Department of Surgery, University of Alberta, 2000 College Plaza, 8215 112th Street, Edmonton, AB, Canada T6G 2C8

Received 19 May 2013; Accepted 19 July 2013

Academic Editors: S. K. Boolbol and M. Ganau

Copyright © 2013 Oliver J. Ziff and A. M. James Shapiro. This is an open access article distributed under the Creative Commons Attribution License, which permits unrestricted use, distribution, and reproduction in any medium, provided the original work is properly cited.

Abstract

Colonoscopy is widely accepted as the gold-standard screening technique for detecting malignancies in the distal gastrointestinal tract in patients with symptoms suggestive of colon cancer. However, this procedure is not without risk, including colonic perforation. We report a patient who was managed conservatively after colonoscopy induced perforation. Eighteen months after appearing to make a full recovery, he presented with an upper gastrointestinal bleed. Oesophago-gastro-duodenoscopy (OGD) revealed large gastric fundal varices and computed tomography (CT) revealed splenic vein thrombosis.
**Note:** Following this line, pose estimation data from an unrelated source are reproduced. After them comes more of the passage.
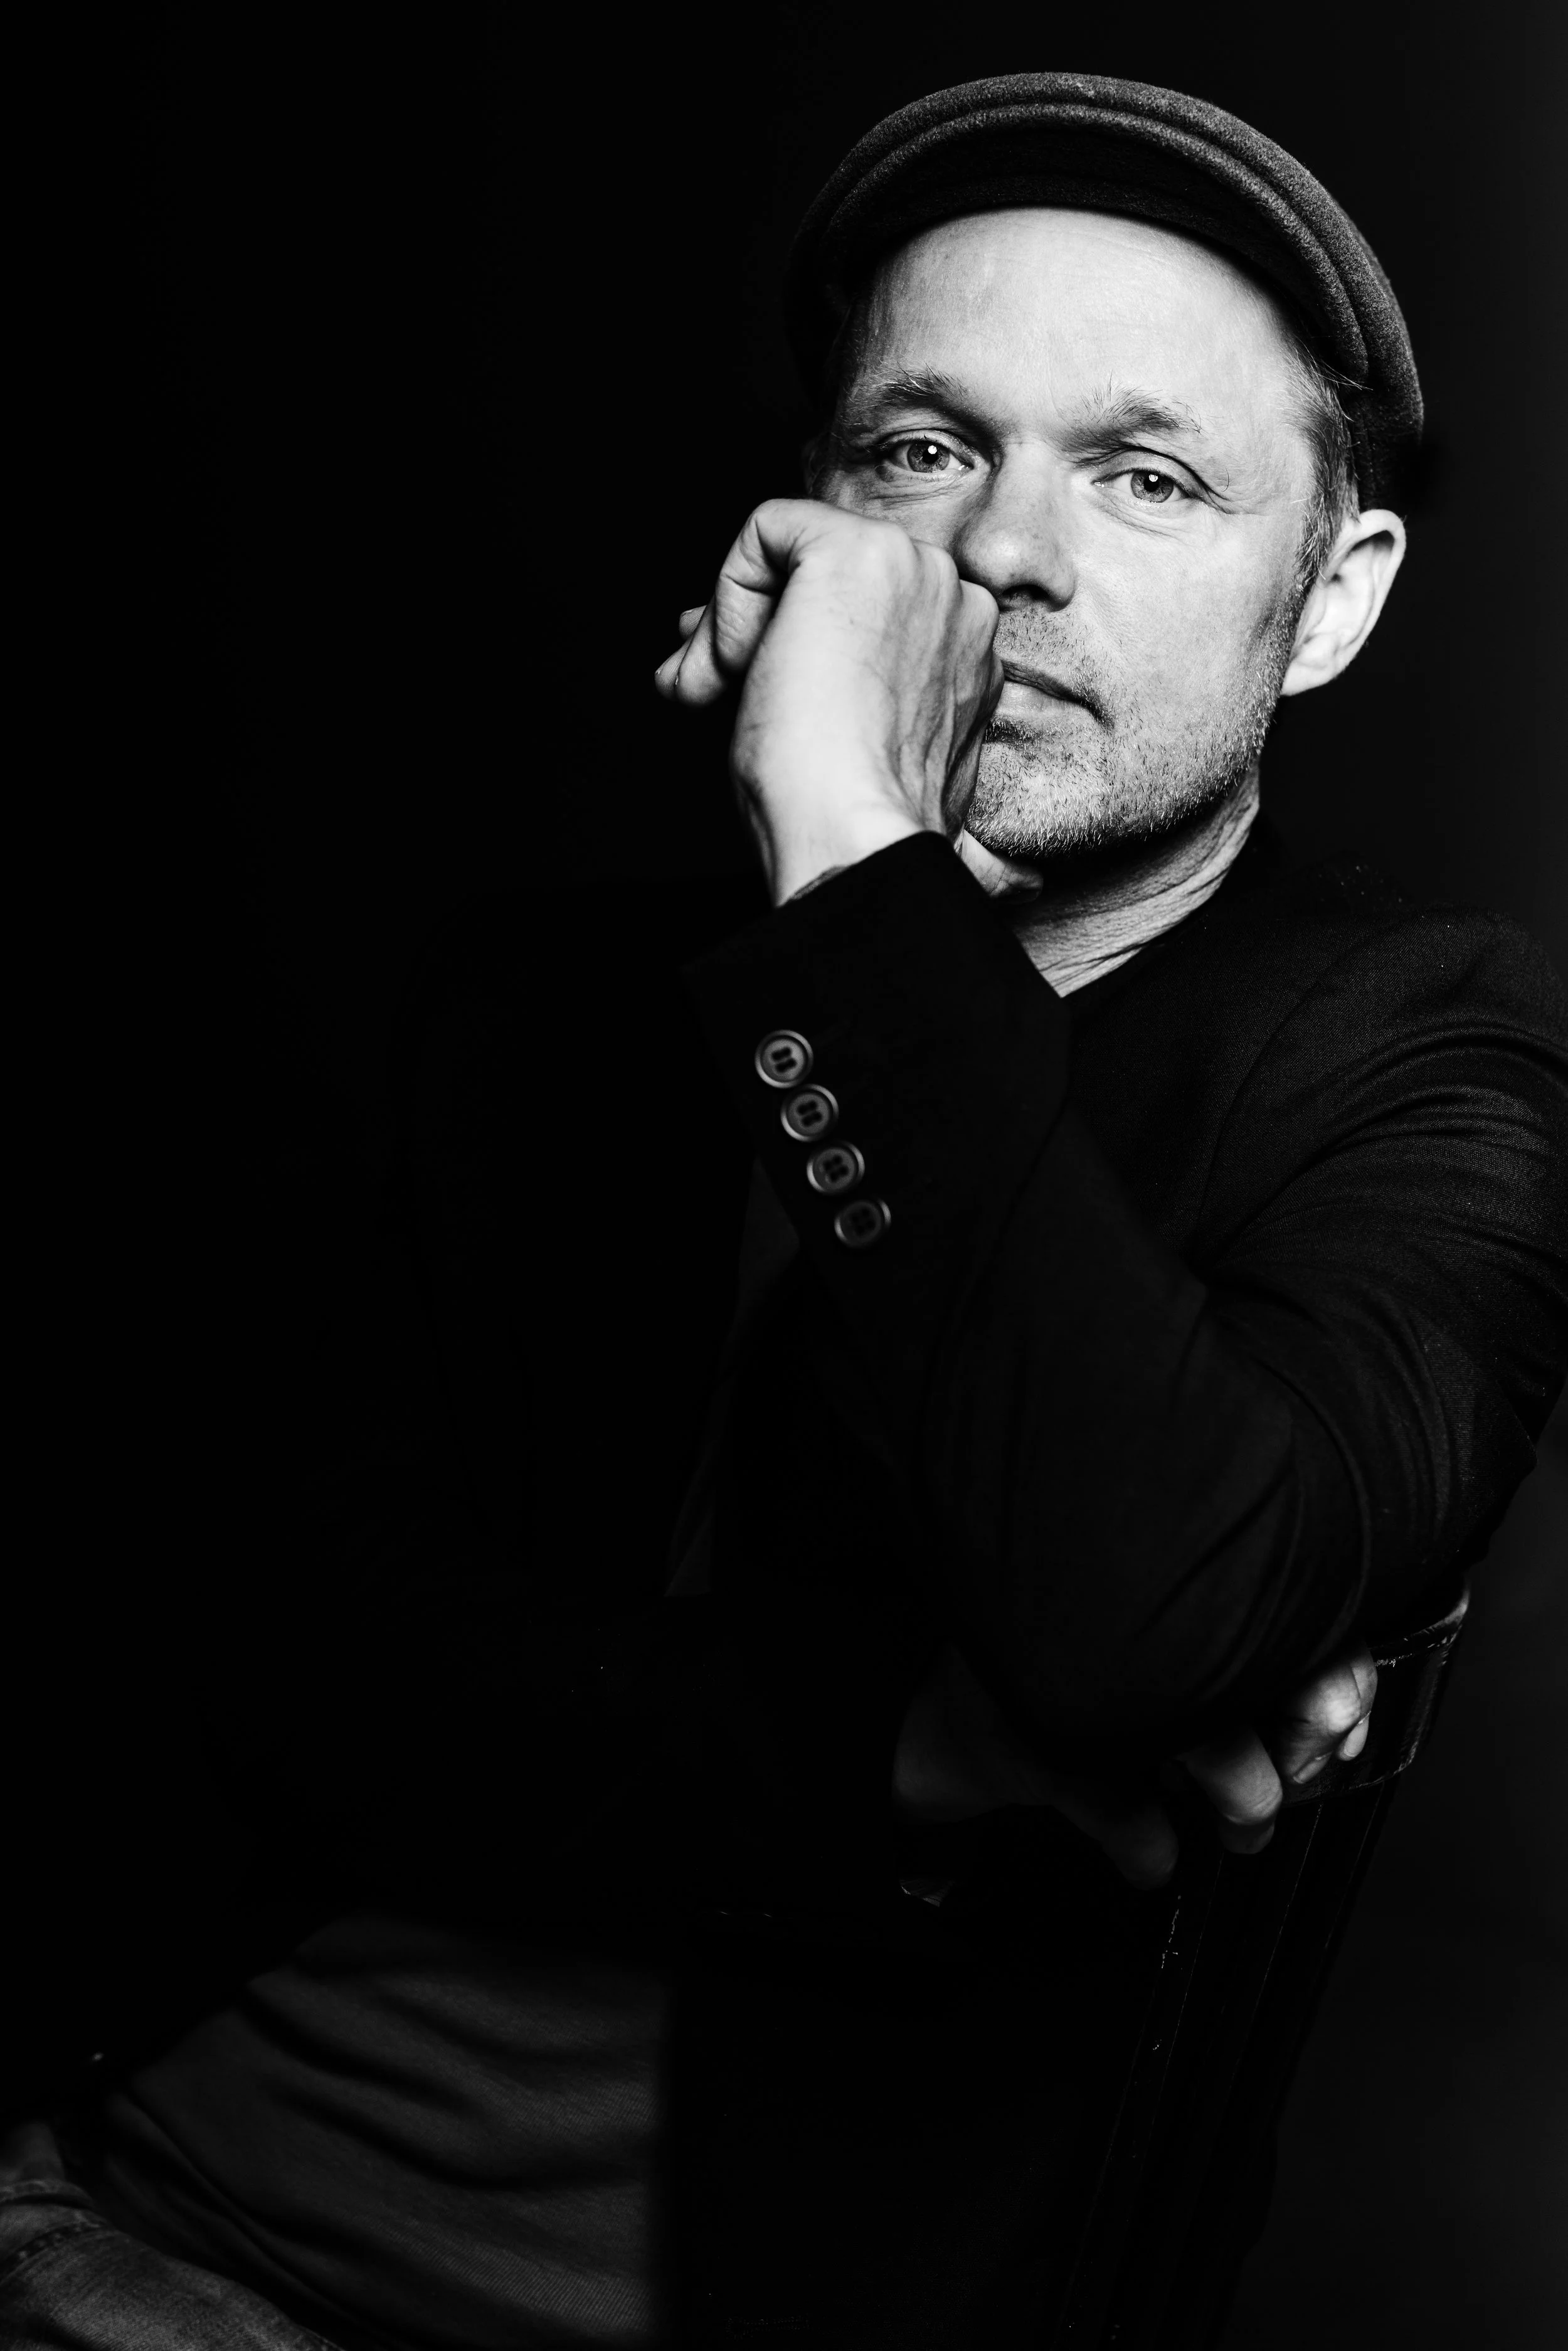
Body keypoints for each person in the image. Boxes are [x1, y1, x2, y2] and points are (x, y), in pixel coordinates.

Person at [3, 69, 1565, 2351]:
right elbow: (299, 1676)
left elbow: (1151, 1617)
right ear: (813, 517)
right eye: (923, 450)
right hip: (130, 2213)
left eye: (1143, 475)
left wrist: (850, 842)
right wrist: (904, 1745)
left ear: (1326, 602)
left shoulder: (1424, 1065)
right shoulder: (539, 1012)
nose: (1002, 553)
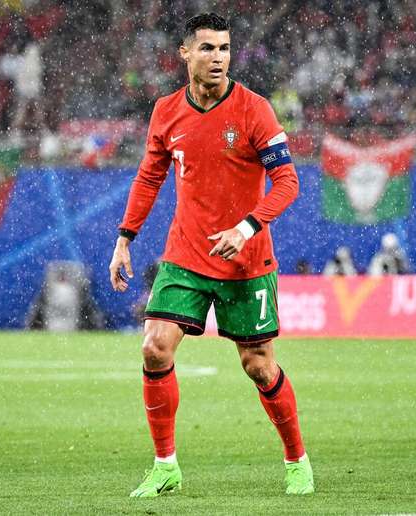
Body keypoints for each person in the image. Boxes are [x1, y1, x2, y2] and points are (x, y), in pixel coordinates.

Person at [108, 13, 312, 497]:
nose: (218, 57)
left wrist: (246, 228)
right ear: (185, 54)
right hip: (186, 254)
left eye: (224, 48)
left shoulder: (255, 109)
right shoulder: (166, 112)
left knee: (258, 365)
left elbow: (288, 182)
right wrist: (125, 237)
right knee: (154, 347)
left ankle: (296, 459)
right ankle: (165, 467)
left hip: (247, 258)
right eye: (207, 49)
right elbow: (149, 177)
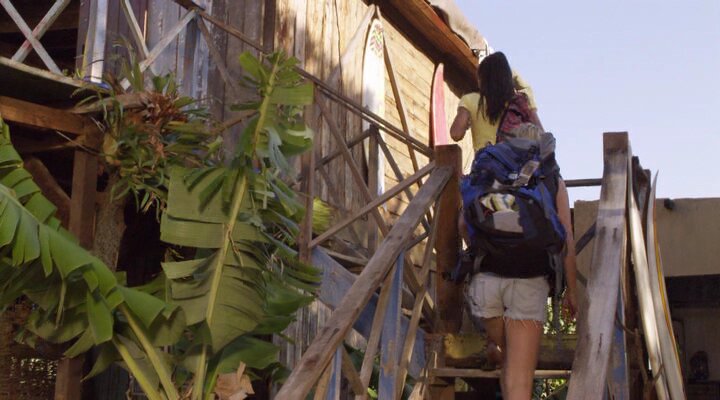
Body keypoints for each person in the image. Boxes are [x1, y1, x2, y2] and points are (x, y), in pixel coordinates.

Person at [450, 53, 579, 400]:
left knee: (507, 357)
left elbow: (454, 133)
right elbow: (565, 236)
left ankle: (495, 342)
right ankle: (502, 347)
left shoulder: (474, 108)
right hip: (530, 278)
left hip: (488, 277)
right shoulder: (550, 179)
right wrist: (572, 291)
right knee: (520, 381)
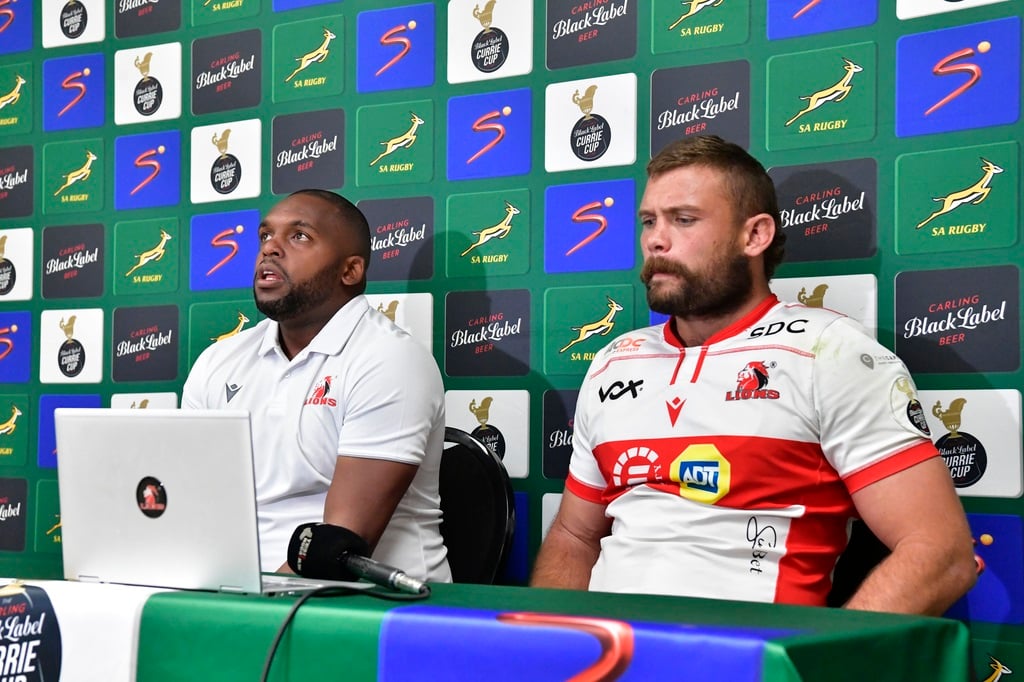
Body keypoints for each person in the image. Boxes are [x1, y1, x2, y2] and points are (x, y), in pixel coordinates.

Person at [530, 135, 977, 615]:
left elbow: (942, 554)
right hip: (605, 656)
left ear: (755, 236)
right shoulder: (615, 359)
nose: (656, 239)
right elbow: (575, 536)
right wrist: (545, 649)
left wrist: (818, 662)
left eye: (683, 219)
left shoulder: (829, 351)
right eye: (648, 221)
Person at [182, 189, 451, 582]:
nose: (270, 248)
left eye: (299, 236)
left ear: (350, 271)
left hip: (362, 606)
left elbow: (336, 548)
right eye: (265, 236)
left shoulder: (389, 360)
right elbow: (190, 504)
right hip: (240, 595)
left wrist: (238, 613)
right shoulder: (218, 362)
The ensuing left-sided (sinistral) hypertension explains the development of the fundal varices in the presence of normal liver function. At surgery, a persistent abscess cavity was identified and cultures from this site grew Streptococcus anginosus. Curative splenectomy was performed and the patient made a full recovery. We advocate more prompt operative intervention in selected cases of iatrogenic colonic perforation with primary repair to prevent late complications.